## What the task asks
Would you copy exactly the lines in the data below from the one that has "ring tip: (329, 200)" through the one that has "index tip: (510, 294)", dropping any pictures?
Segment Open
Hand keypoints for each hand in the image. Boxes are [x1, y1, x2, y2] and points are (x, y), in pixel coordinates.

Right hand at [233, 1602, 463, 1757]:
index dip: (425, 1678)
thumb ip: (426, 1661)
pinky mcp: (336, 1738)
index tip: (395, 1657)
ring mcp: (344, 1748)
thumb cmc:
Segment Closed
Segment Open
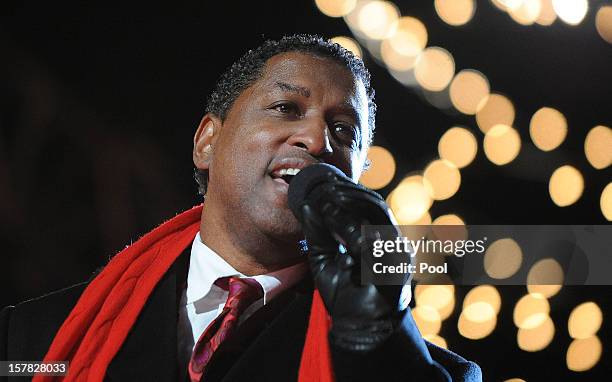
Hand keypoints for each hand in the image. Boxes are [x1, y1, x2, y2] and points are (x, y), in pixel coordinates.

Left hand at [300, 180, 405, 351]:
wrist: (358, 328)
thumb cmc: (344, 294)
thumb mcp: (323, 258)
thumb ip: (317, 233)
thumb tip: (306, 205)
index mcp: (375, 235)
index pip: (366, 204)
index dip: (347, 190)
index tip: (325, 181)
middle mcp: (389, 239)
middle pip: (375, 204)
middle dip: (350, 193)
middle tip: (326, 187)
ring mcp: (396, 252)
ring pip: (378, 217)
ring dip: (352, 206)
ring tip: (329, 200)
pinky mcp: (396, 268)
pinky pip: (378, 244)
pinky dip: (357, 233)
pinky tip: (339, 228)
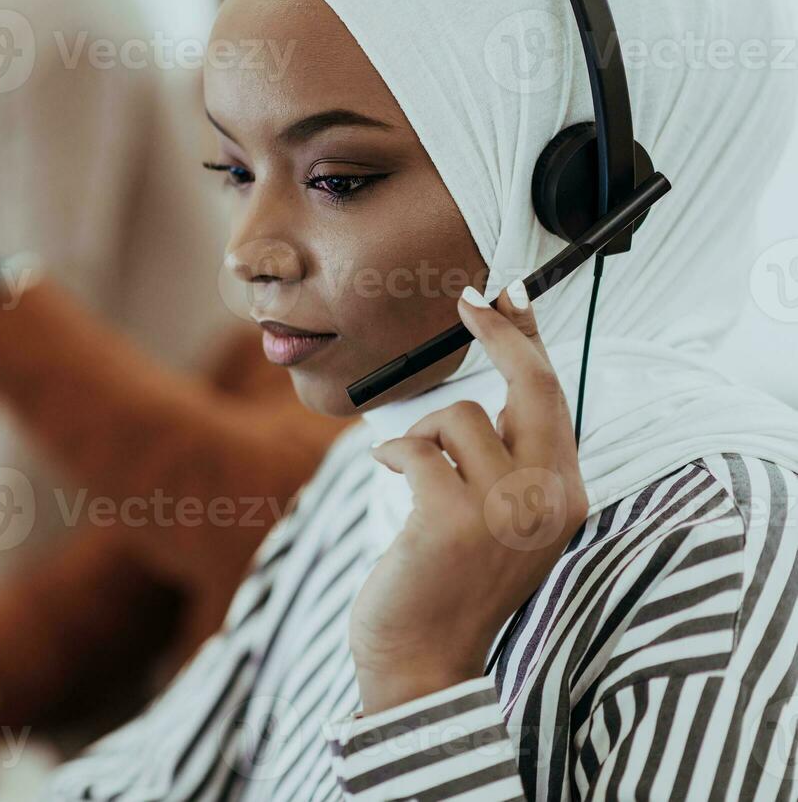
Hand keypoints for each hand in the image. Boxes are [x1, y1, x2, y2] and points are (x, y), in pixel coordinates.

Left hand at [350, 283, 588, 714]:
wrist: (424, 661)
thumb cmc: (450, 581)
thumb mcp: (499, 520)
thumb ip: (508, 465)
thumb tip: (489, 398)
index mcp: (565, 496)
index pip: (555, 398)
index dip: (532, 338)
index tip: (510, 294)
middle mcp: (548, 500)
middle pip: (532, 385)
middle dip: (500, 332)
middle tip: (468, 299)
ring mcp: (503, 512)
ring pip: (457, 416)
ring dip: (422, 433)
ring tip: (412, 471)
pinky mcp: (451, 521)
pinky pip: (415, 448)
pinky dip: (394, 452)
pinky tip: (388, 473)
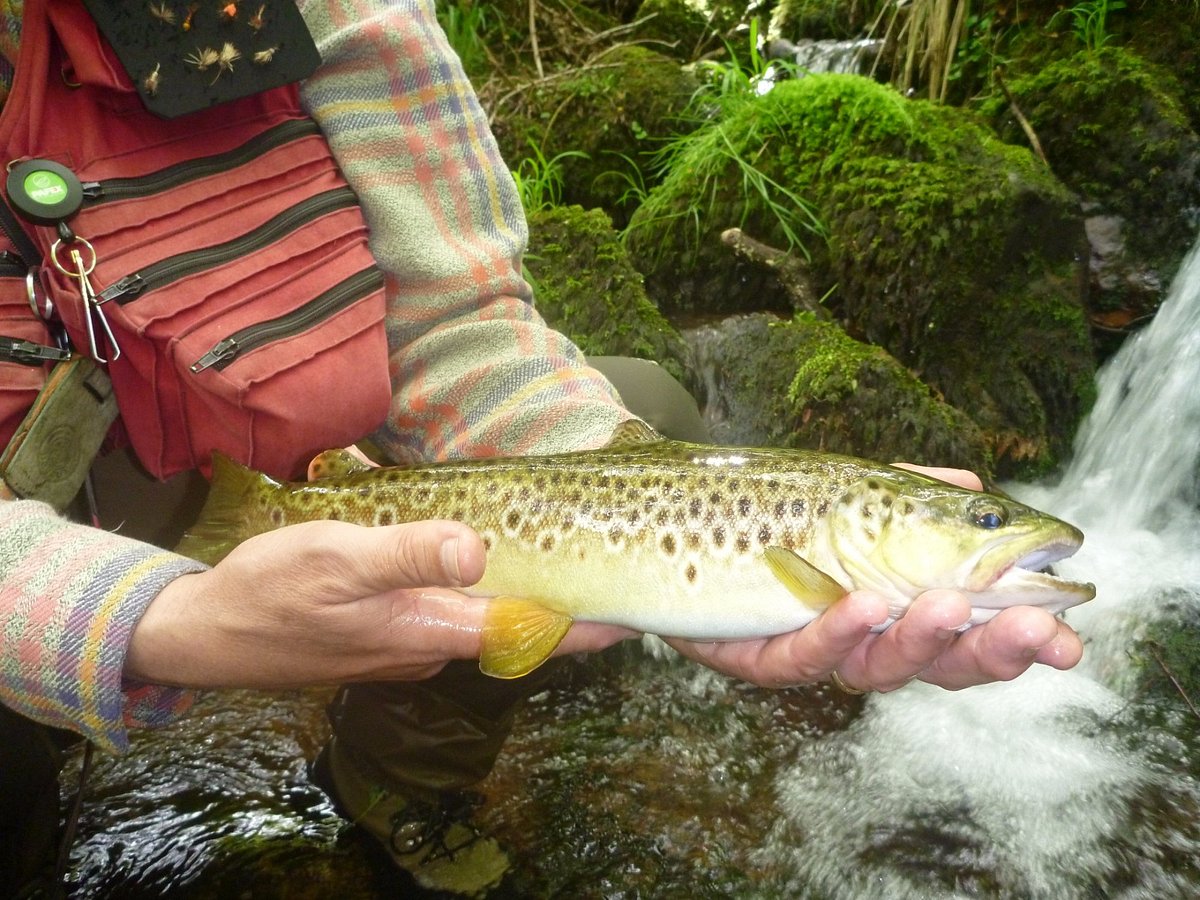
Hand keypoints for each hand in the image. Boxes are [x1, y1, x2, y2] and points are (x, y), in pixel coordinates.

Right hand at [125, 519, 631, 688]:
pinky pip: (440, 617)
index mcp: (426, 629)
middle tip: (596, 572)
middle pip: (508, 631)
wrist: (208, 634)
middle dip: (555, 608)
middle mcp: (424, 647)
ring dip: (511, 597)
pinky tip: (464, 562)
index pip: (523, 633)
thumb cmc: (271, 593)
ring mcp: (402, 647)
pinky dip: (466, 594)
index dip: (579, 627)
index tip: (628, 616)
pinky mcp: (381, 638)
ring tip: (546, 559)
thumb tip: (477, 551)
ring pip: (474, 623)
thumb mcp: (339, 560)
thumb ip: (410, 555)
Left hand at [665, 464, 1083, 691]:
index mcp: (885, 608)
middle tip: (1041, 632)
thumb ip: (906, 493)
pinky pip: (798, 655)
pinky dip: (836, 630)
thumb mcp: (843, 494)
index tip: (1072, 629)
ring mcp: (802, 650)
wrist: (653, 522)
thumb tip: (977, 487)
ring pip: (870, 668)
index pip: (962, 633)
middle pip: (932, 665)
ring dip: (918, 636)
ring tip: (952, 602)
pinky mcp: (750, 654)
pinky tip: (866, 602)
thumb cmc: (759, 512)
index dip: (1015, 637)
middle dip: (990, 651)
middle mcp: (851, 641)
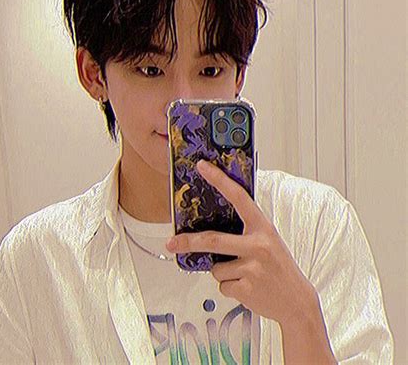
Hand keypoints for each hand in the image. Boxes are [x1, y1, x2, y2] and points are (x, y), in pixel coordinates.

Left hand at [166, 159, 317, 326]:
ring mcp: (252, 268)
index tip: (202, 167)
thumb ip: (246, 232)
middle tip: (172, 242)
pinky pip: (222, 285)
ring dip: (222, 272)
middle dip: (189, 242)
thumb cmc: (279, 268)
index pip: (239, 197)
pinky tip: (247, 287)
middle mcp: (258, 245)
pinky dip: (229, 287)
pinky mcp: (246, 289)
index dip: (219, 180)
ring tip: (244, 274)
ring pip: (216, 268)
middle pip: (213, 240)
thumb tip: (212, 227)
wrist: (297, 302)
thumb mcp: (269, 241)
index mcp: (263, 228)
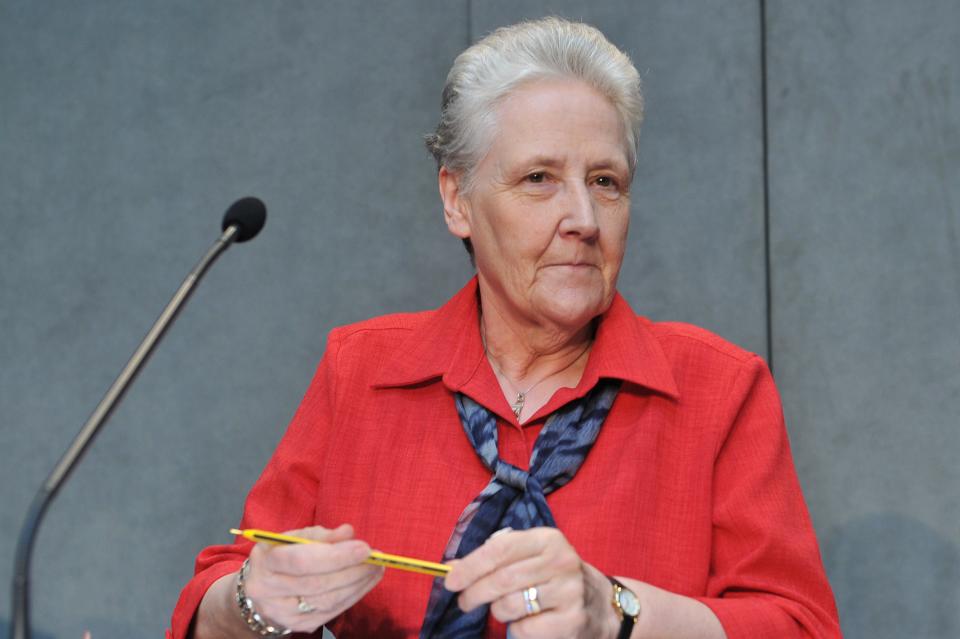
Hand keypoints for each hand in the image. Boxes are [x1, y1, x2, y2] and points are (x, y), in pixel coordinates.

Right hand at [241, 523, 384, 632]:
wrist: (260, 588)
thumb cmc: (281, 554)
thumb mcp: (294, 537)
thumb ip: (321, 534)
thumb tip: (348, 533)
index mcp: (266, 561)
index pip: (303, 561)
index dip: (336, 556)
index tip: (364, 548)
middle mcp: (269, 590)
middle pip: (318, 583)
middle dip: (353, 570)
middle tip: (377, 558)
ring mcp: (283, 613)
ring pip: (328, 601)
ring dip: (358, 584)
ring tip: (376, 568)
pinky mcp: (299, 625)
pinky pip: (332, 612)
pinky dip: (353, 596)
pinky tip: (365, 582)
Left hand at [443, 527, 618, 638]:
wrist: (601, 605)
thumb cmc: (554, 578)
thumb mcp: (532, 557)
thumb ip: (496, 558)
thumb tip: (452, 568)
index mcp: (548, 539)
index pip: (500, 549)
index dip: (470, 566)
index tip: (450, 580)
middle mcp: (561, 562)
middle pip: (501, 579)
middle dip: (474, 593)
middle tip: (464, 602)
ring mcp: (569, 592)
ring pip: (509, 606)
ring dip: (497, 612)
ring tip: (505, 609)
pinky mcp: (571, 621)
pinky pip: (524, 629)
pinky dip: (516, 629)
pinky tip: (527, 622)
Segment Closed
Segment Open
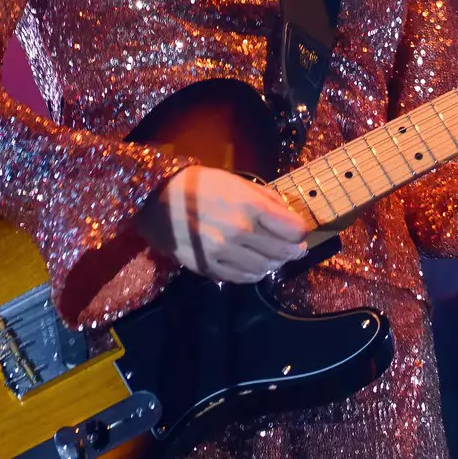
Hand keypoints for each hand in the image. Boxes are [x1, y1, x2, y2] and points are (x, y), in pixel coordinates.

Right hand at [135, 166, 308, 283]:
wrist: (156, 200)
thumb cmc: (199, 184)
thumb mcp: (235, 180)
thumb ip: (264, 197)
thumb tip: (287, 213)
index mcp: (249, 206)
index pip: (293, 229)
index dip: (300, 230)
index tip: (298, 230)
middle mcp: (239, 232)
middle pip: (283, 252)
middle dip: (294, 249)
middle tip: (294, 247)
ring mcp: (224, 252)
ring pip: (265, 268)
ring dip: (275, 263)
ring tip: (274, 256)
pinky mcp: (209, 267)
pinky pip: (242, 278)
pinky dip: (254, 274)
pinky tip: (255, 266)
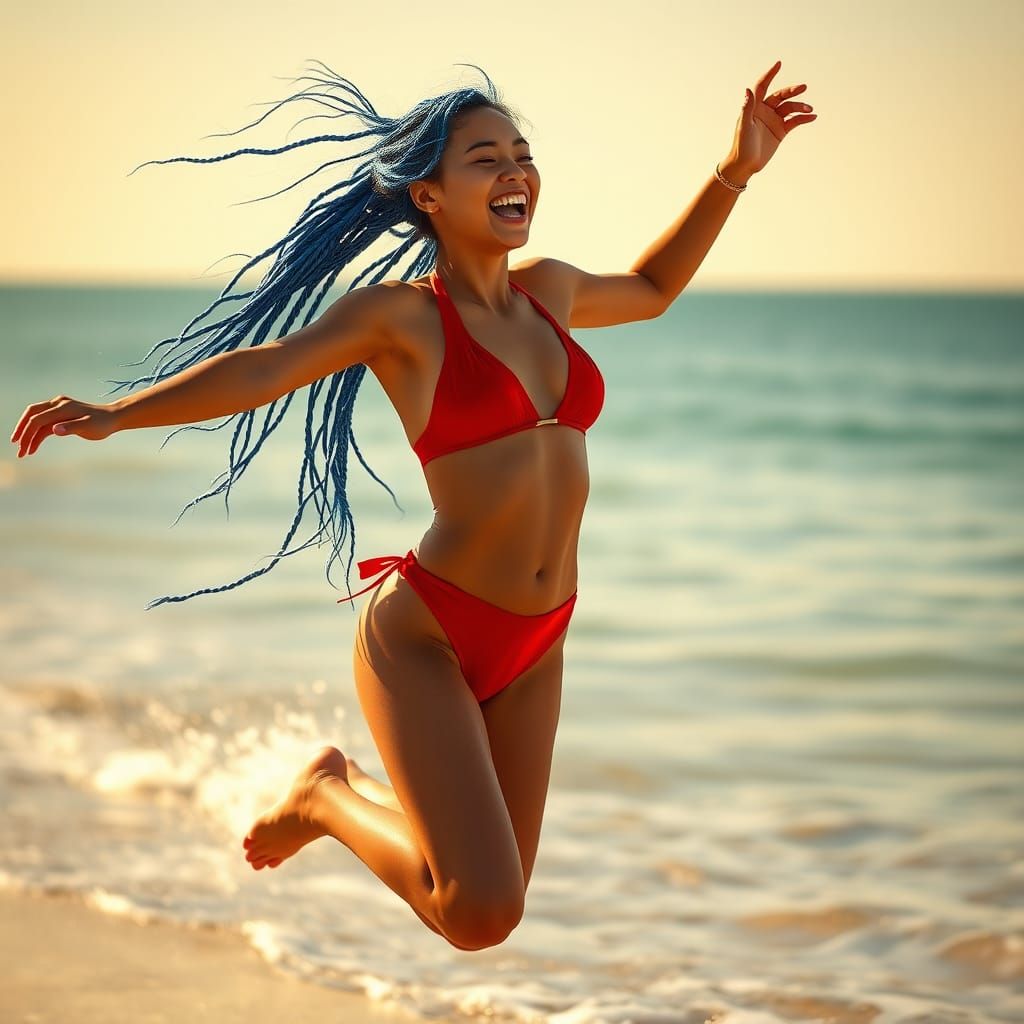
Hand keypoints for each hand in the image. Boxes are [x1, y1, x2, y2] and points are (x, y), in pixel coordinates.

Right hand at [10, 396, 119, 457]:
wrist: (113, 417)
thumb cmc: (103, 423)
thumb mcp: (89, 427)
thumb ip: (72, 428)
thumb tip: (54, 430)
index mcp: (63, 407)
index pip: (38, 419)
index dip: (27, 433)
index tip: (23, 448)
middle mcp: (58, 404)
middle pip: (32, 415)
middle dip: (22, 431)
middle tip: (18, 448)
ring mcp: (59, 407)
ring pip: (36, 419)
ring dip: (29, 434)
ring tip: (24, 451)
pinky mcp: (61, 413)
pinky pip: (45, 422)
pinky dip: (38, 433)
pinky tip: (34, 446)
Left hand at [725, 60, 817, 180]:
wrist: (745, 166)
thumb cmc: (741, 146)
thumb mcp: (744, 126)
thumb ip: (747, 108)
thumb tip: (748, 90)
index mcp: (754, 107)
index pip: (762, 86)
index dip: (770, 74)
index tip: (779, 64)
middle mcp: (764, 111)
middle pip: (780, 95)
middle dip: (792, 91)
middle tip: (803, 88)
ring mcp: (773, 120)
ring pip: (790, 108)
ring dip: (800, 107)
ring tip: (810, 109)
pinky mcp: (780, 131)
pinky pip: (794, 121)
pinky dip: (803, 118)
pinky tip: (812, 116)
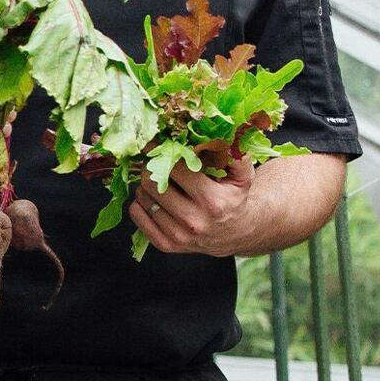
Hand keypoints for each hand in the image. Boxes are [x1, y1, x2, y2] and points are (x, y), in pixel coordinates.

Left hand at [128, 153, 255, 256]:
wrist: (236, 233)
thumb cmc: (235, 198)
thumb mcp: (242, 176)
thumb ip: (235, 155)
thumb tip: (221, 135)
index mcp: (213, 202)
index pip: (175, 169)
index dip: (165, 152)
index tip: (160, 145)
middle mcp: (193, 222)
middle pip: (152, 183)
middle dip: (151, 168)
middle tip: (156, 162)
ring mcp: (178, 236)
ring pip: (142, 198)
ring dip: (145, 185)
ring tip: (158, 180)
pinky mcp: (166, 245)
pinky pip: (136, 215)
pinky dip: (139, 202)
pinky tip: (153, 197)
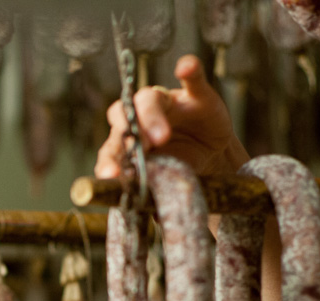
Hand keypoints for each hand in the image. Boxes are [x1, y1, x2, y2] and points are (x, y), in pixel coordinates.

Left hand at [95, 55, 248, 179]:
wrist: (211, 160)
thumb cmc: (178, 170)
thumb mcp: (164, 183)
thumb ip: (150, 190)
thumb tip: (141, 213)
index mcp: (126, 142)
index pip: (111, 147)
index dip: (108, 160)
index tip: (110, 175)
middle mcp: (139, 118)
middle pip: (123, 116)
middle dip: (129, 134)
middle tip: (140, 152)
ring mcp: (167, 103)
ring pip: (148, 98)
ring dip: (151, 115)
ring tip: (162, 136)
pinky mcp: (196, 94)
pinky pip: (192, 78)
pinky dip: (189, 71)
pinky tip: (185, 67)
Segment Closed
## The completed task
ring tip: (329, 200)
pinky mcp: (396, 268)
pinky pip: (378, 244)
pinky dip: (357, 233)
pinky tip: (339, 228)
Hand keypoints for each hand in the image. Boxes are [x1, y1, x2, y2] and points are (x, y), in pixel coordinates.

Left hand at [350, 283, 588, 714]:
wrist: (424, 661)
thumb cmc: (450, 581)
thumb mcp: (499, 520)
thumb ip: (508, 465)
thumb tip: (489, 398)
index mcp: (565, 496)
index pip: (555, 398)
index dip: (532, 338)
index tip: (510, 294)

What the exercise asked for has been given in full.